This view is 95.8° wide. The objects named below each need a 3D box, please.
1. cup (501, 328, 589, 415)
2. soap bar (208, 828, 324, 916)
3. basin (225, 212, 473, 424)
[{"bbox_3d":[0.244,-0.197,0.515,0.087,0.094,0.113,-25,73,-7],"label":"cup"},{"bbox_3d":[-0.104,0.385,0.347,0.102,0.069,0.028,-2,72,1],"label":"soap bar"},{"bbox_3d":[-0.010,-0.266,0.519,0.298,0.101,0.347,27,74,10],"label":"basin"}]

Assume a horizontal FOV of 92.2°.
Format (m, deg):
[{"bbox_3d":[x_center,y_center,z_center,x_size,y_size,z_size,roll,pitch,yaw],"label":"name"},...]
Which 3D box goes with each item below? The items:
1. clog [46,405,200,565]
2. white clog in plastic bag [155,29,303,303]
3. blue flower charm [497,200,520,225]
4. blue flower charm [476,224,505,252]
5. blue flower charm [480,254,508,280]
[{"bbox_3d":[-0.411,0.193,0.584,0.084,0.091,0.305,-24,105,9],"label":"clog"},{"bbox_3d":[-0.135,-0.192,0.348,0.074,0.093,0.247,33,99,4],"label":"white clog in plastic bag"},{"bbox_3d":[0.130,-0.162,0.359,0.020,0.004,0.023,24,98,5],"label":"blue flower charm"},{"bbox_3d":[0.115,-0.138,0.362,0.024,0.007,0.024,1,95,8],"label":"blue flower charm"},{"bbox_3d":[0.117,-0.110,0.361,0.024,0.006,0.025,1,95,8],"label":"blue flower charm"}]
-*-
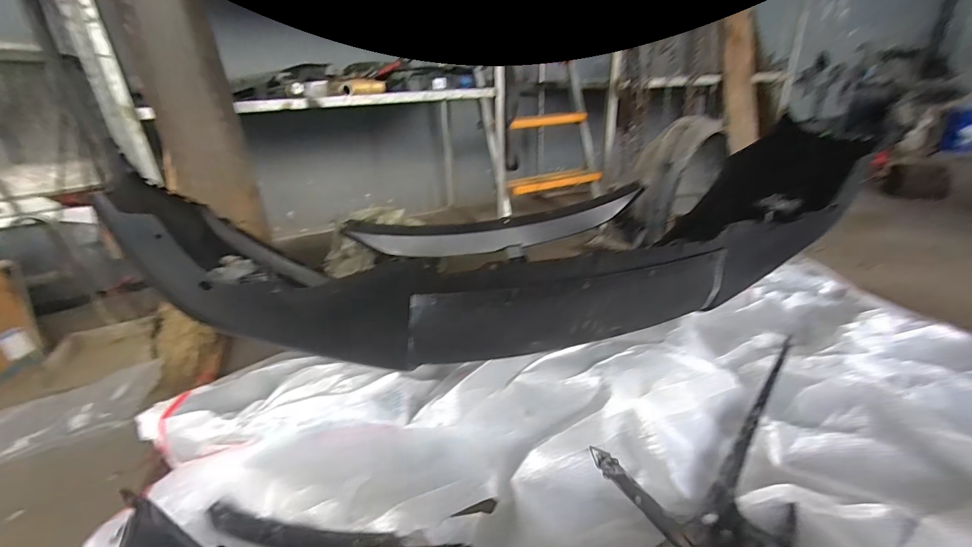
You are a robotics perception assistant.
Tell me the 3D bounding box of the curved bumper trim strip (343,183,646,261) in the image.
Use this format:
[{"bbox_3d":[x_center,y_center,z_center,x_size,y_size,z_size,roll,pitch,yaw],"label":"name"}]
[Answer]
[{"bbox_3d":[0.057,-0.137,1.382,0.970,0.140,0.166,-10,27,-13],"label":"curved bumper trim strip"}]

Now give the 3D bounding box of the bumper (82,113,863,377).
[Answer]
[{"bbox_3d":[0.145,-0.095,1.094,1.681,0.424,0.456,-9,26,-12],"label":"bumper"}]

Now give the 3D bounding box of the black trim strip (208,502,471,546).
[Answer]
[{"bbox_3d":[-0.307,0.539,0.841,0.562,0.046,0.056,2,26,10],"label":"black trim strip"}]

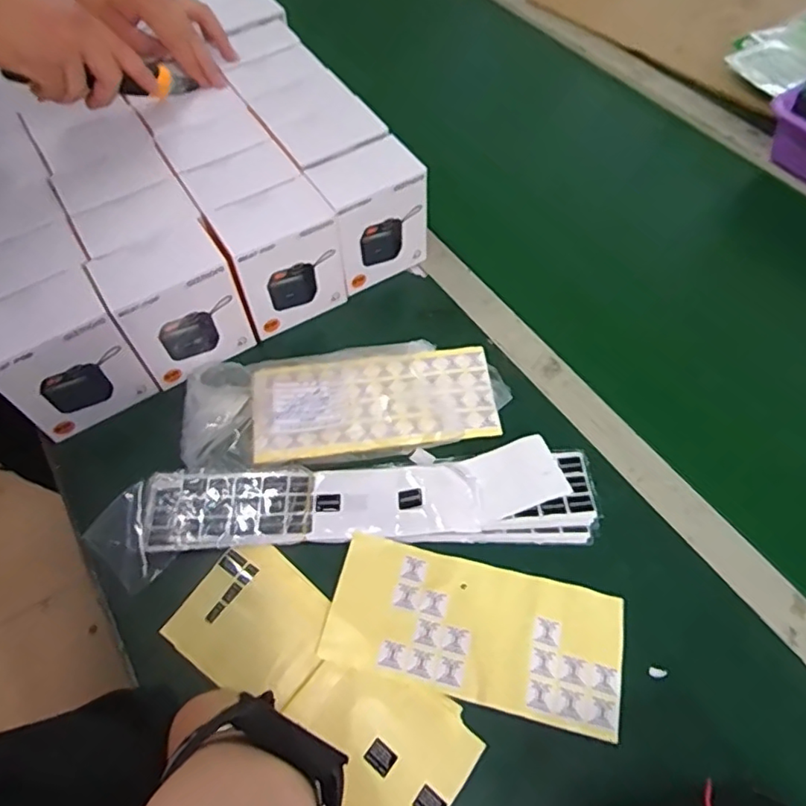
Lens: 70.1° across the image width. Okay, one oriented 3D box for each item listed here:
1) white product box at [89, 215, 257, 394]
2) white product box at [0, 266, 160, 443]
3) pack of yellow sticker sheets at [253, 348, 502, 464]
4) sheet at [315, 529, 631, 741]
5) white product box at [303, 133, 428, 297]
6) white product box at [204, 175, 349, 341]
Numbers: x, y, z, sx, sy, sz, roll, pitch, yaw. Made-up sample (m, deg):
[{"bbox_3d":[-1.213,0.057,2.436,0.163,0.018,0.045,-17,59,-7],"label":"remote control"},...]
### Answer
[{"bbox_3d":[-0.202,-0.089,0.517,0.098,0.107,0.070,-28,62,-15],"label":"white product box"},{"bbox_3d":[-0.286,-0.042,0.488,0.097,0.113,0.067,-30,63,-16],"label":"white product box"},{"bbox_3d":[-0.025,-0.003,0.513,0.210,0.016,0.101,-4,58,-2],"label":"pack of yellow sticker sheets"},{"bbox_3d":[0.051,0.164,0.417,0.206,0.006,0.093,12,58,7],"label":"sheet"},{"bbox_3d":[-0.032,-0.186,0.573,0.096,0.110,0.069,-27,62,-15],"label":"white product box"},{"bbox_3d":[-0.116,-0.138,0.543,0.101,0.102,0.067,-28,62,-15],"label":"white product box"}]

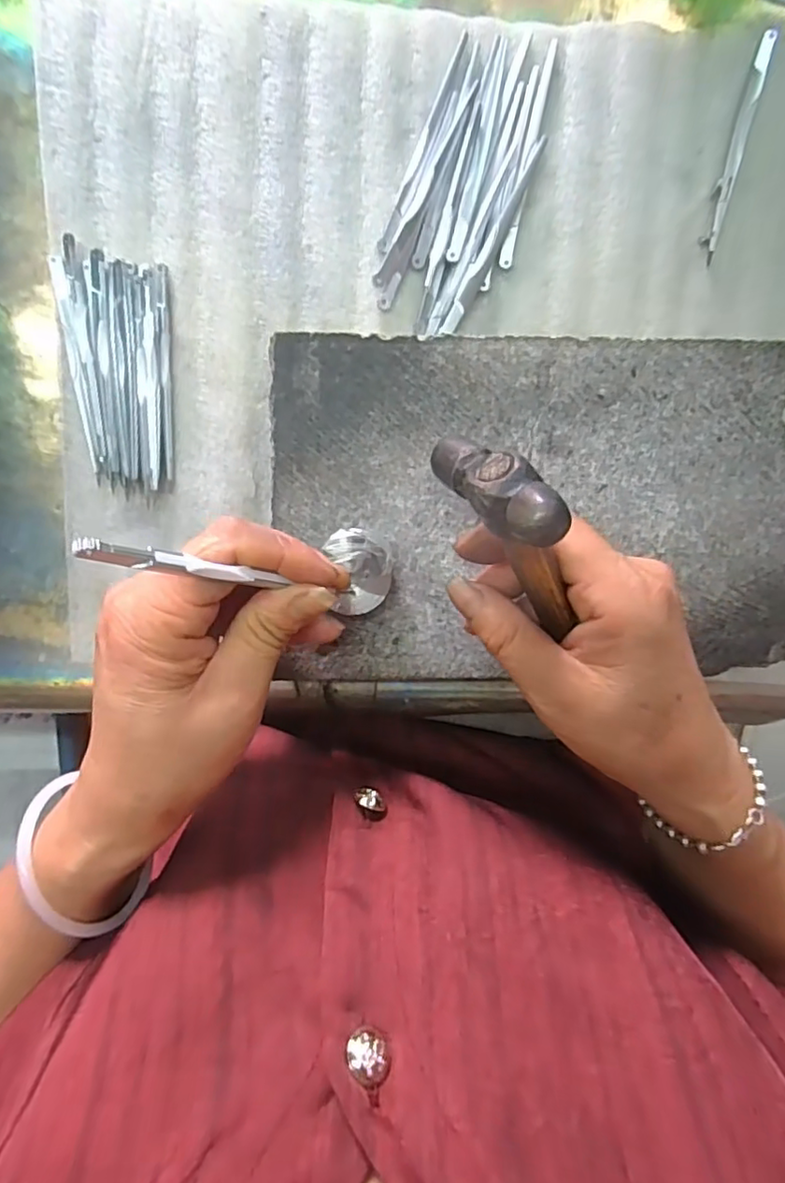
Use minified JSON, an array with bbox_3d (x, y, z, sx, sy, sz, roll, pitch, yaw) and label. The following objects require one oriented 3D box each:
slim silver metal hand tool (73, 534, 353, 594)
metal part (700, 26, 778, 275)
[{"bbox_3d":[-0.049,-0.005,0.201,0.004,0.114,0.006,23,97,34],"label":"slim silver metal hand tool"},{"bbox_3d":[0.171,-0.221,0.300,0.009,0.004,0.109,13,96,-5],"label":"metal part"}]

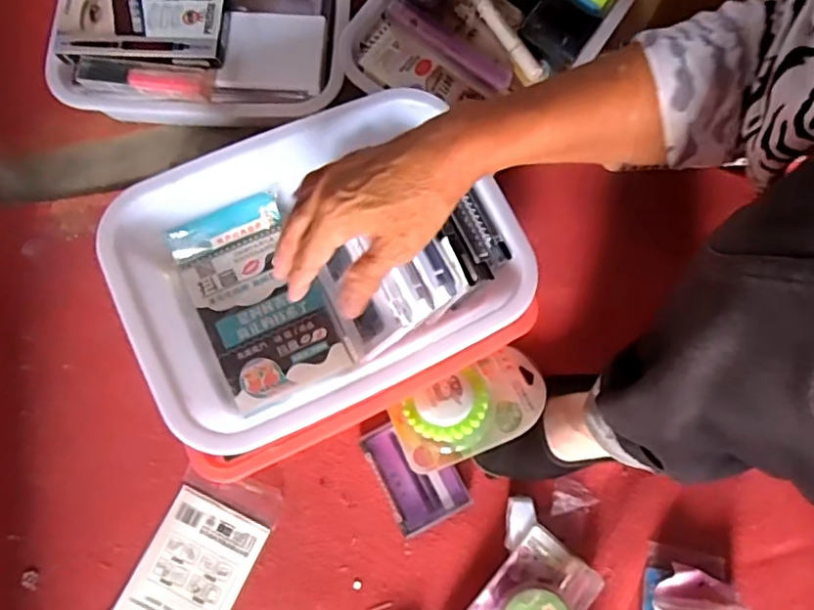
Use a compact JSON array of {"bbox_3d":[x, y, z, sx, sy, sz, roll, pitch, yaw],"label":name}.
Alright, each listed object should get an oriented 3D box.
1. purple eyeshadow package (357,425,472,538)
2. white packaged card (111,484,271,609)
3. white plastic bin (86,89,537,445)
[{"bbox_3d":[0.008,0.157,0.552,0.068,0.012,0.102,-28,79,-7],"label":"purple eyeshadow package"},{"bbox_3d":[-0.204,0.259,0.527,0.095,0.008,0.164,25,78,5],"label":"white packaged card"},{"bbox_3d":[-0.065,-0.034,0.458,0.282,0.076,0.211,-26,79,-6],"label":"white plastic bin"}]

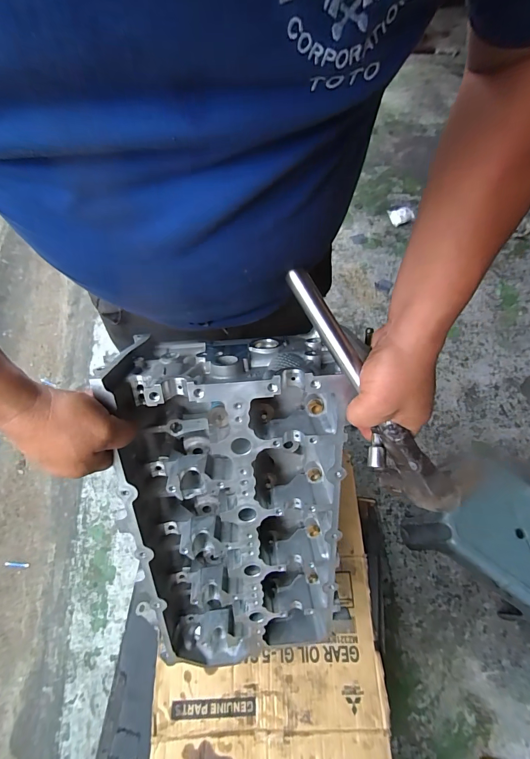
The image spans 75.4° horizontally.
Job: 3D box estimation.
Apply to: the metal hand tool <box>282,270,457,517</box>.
-*-
* **Problem statement**:
Retype the entries above exactly, but only from the line containing "Use a compact" through the line containing "2. white packaged card (111,484,271,609)", both included.

* **Response for this exercise**:
Use a compact JSON array of {"bbox_3d":[x, y, z, sx, sy, sz, roll, pitch, yaw],"label":name}.
Alright, each listed object should get an oriented 3D box.
1. purple eyeshadow package (357,425,472,538)
2. white packaged card (111,484,271,609)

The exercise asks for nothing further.